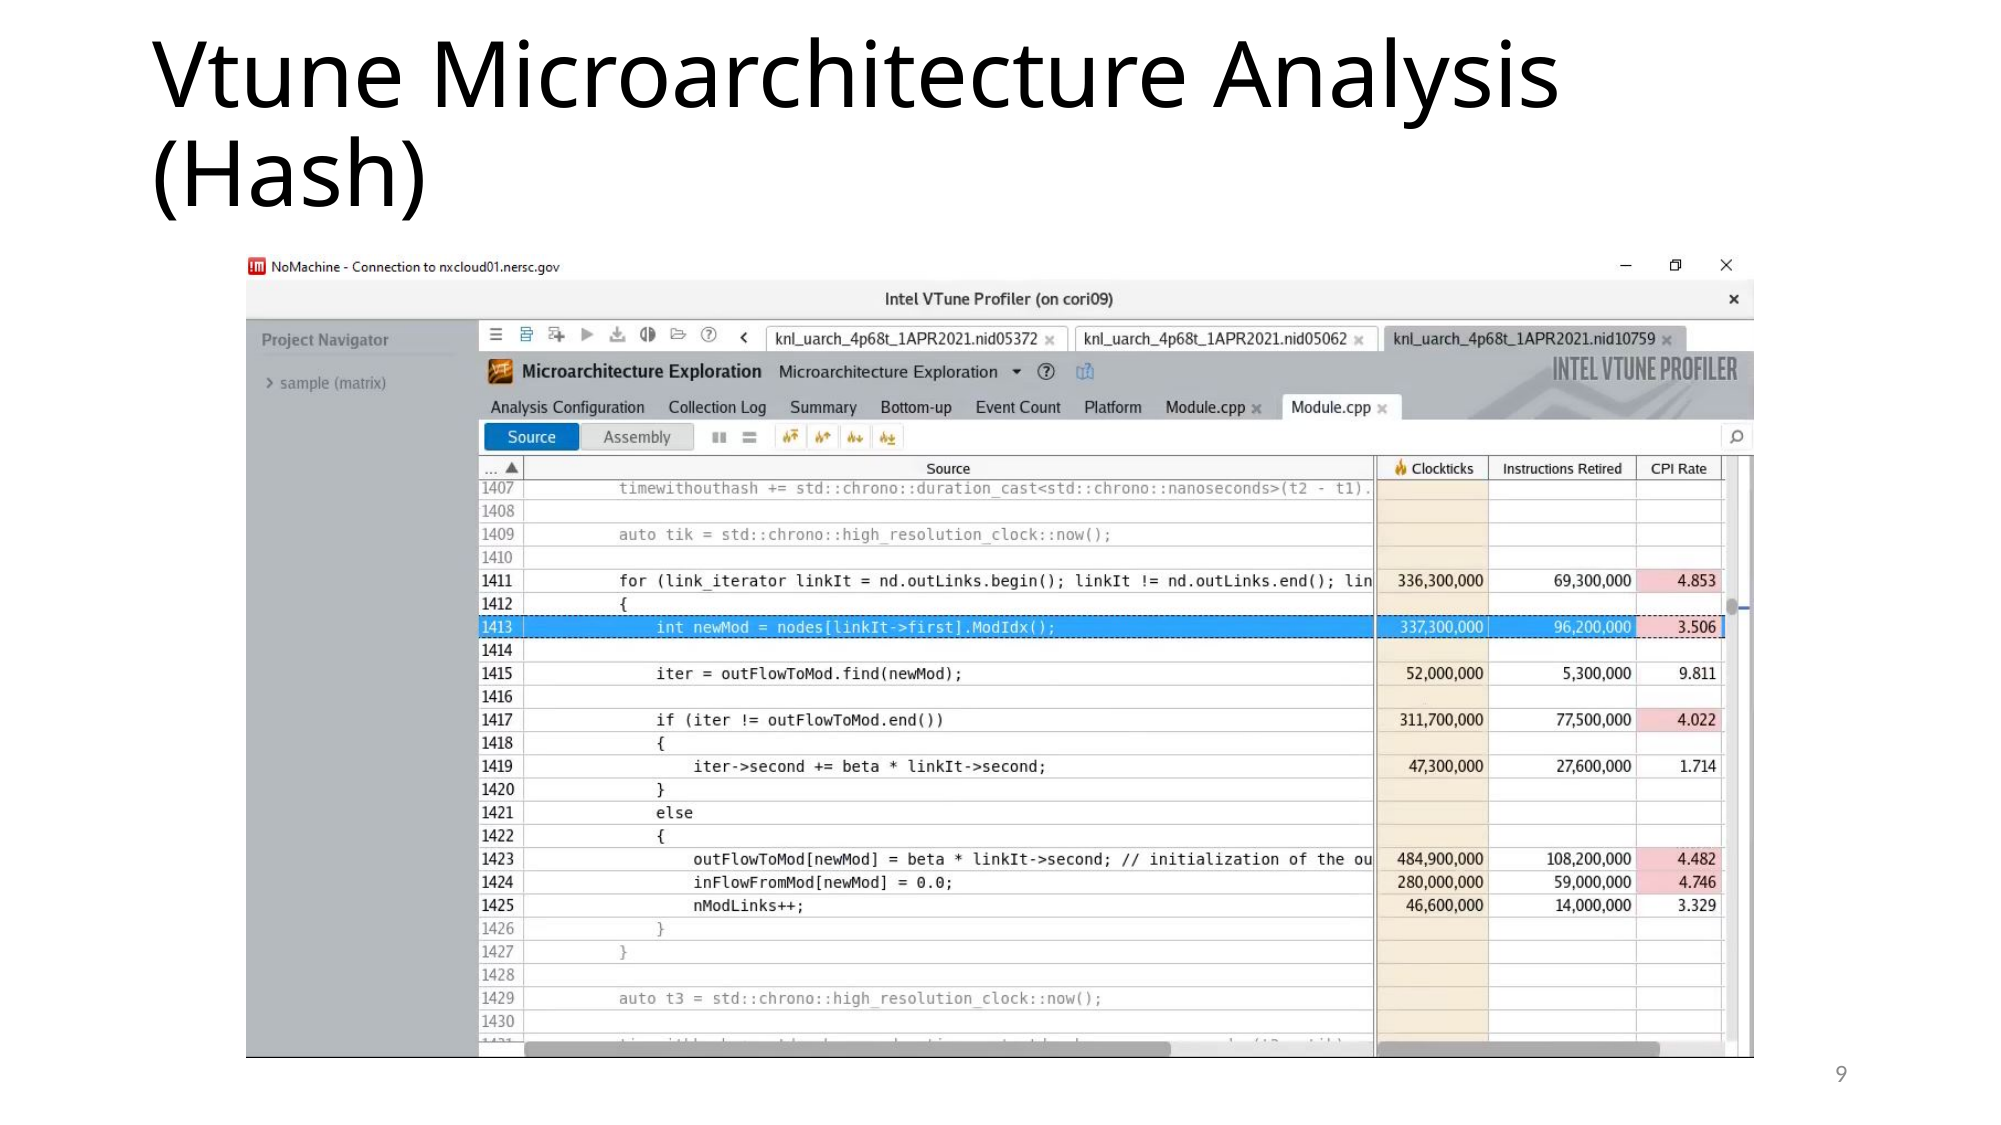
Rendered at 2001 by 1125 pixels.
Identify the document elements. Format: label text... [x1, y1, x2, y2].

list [246, 254, 1754, 1058]
title Vtune Microarchitecture Analysis (Hash) [137, 18, 1863, 236]
slide_number 9 [1412, 1042, 1863, 1103]
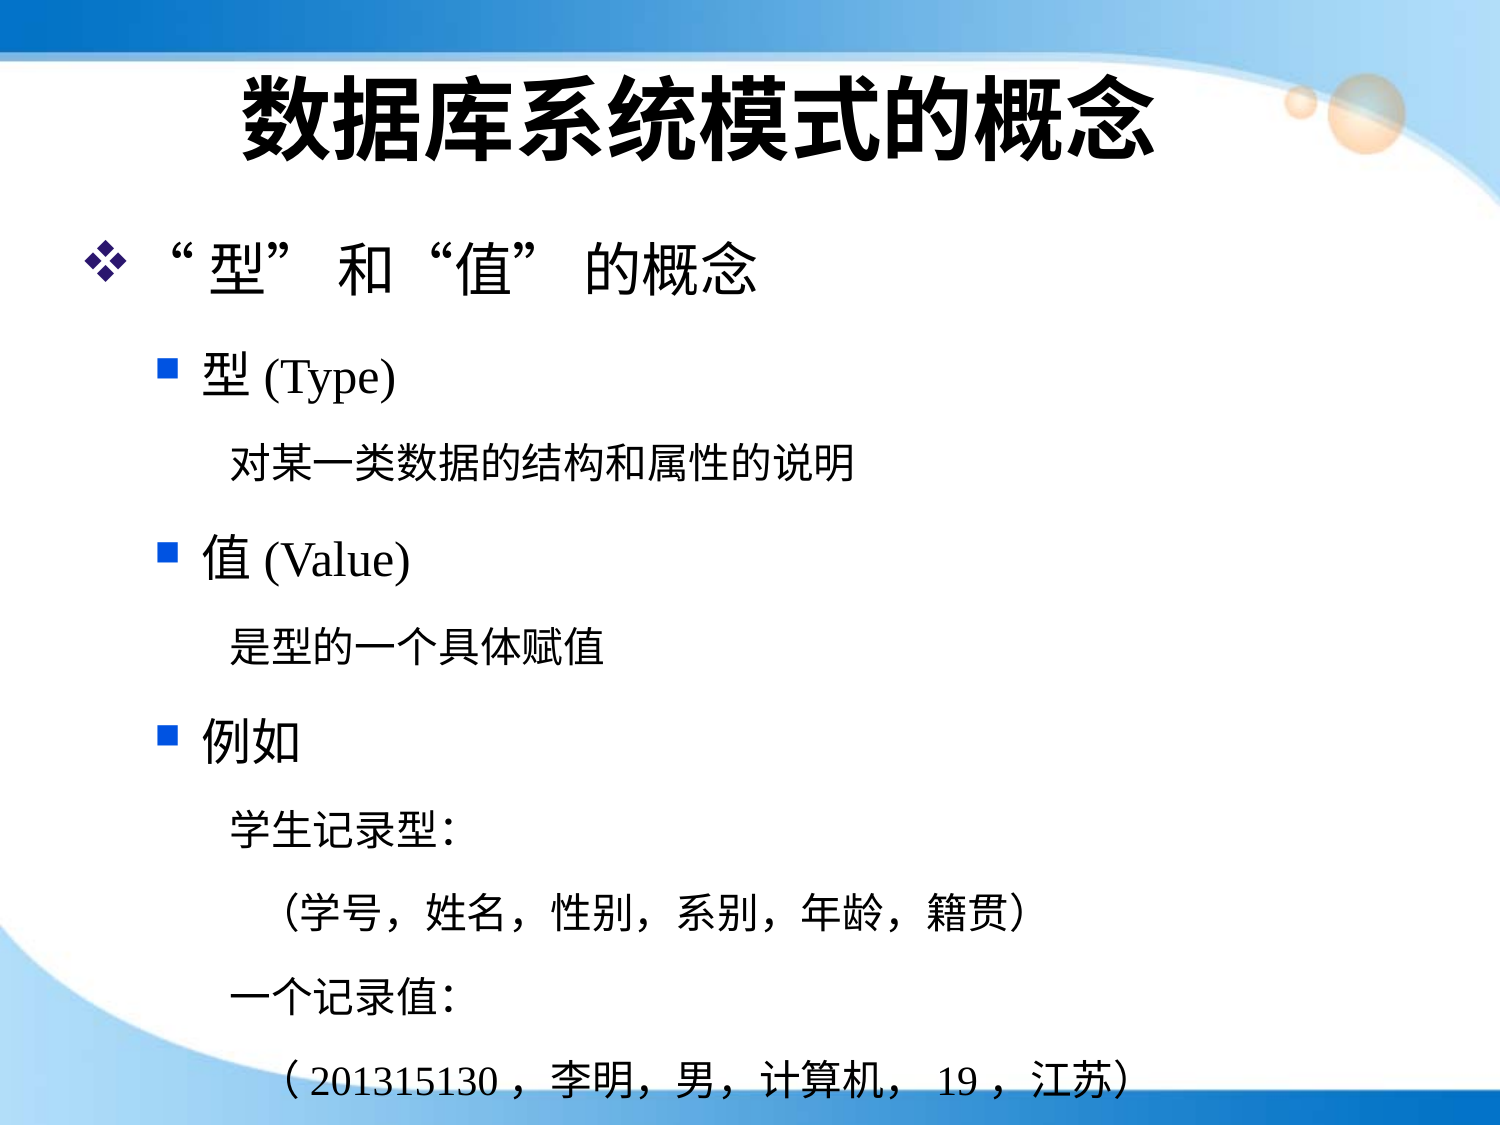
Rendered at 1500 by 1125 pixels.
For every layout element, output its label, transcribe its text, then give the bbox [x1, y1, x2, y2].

_Goal of the exercise:_ Among the lines above, count those that include the word "label". Give only the result.

_Exercise output:_ 2